British Columbia

High water in Interior lake threatening homes is good for ecosystem and should be left alone, biologist says

Residents of Stump Lake, B.C want some of the water from the lake to be drained, because the high water is damaging their properties. But a retired fisheries biologist said the water level is the lake’s natural high level, which promotes a healthy ecosystem.

Stump Lake, B.C., residents want water drained from the lake to save their homes

Flooding in 2020 at Stump Lake, B.C., south of Kamloops. (Submitted by Debbie Nickle)

High water in Stump Lake, B.C, about 40 kilometres south of Kamloops, has residents calling on the Thompson Nicola Regional District to remove an old dam at the outlet of the lake in order to allow the water to drain, which would help save their properties. 

The district has said it would like to conduct a $50,000 study to ensure doing so wouldn't harm downstream users.

But a retired fisheries biologist and current fishing guide said the water level is the lake's natural high level, which promotes a healthy ecosystem, so it should be left alone. 

"Stump Lake functions extremely well at the high water level," Steve Maricle told Daybreak Kamloops host Shelley Joyce. 

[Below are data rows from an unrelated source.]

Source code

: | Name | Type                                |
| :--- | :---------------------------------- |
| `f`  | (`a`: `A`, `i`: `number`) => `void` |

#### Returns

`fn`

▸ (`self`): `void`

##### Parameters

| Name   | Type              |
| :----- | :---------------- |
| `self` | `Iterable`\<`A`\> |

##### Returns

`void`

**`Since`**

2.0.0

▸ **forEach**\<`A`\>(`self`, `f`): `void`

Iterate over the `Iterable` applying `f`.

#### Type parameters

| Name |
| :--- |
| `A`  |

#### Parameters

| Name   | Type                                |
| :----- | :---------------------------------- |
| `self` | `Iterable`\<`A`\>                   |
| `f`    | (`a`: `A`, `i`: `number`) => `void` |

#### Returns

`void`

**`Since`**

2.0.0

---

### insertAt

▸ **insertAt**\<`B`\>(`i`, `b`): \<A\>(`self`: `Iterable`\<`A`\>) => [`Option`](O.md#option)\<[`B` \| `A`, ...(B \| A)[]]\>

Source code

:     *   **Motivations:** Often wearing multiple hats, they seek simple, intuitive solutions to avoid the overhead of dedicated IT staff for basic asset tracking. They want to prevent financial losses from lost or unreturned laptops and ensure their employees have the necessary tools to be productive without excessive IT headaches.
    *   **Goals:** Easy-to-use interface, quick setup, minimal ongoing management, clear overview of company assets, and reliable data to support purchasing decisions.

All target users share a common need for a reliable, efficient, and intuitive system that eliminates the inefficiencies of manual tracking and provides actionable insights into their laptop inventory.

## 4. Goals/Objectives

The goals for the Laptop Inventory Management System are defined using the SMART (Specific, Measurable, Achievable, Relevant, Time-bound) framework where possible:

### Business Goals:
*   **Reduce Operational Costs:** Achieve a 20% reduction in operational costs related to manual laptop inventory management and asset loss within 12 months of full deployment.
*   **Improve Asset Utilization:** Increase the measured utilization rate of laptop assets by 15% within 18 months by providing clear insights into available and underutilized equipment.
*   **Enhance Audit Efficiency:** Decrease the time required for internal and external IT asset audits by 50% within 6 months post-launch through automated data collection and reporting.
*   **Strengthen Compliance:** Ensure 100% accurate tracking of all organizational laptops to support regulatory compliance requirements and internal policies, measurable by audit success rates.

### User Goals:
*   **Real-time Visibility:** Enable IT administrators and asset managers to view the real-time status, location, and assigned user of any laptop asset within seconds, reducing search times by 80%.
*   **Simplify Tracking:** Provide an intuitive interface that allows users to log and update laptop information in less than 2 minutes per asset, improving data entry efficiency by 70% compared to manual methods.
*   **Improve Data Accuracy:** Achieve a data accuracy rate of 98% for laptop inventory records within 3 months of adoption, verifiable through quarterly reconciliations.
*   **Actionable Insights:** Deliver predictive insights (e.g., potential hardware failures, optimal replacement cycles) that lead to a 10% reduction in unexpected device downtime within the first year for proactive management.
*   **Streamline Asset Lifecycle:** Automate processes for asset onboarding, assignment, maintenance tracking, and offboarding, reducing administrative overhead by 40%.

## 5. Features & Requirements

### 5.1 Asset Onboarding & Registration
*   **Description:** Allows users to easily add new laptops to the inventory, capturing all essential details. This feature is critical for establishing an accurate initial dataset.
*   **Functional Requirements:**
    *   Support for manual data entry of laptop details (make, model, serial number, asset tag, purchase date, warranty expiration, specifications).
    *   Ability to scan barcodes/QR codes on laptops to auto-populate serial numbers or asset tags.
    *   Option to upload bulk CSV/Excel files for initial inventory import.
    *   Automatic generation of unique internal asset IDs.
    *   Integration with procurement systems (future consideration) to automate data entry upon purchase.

"At high water, it's one of the most productive aquatic ecosystems in the province. At low water, because of all the concentration of minerals and high pH, it basically turns into an aquatic wasteland insects and fish just cannot survive."

Maricle said the fishing in the lake brings in millions of dollars worth of revenue for the province each year, between guiding, sales of  fishing equipment, fuel and more and revenue could be higher if the lake can be kept healthy, which happens when the water is at the level it is now.

"To go in and to lower a natural lake level to me just makes absolutely no sense."

While this may be the case, residents are losing tens of thousands of dollars trying to protect their properties. 

 "Many houses are unlivable now," resident Michael Kidd said. 

Homeowners say they are losing tens of thousands of dollars trying to protect their properties from the flooding. (Submitted by Debbie Nickle)

Maricle sympathizes with homeowners, but said the problem isn't the high water, it's where the homes were built. 

"The big problem is that those houses were constructed at a level that was at or below the very well known high water level of the lake," he said.

"If they have permits on those places, the agencies that allowed them to build there should compensate accordingly."

A letter from residents of Stump Lake to Maricle and fellow biologists, as well as local media and politicians, agrees that residents should be compensated. 

"Why wouldn't the biologists in charge of natural resources years ago, when lake levels were considerably lower, not prevent the TNRD from issuing building permits in an area below your determined high water mark of today?" says the letter sent by Les Hobs.

However, the letter is critical of the notion of allowing the lake to remain high; it says that debris, including oil off roads and waste from outhouses and submerged septic systems will continue to seep into the lake, which would not contribute to the healthy ecosystem promoted by Maricle.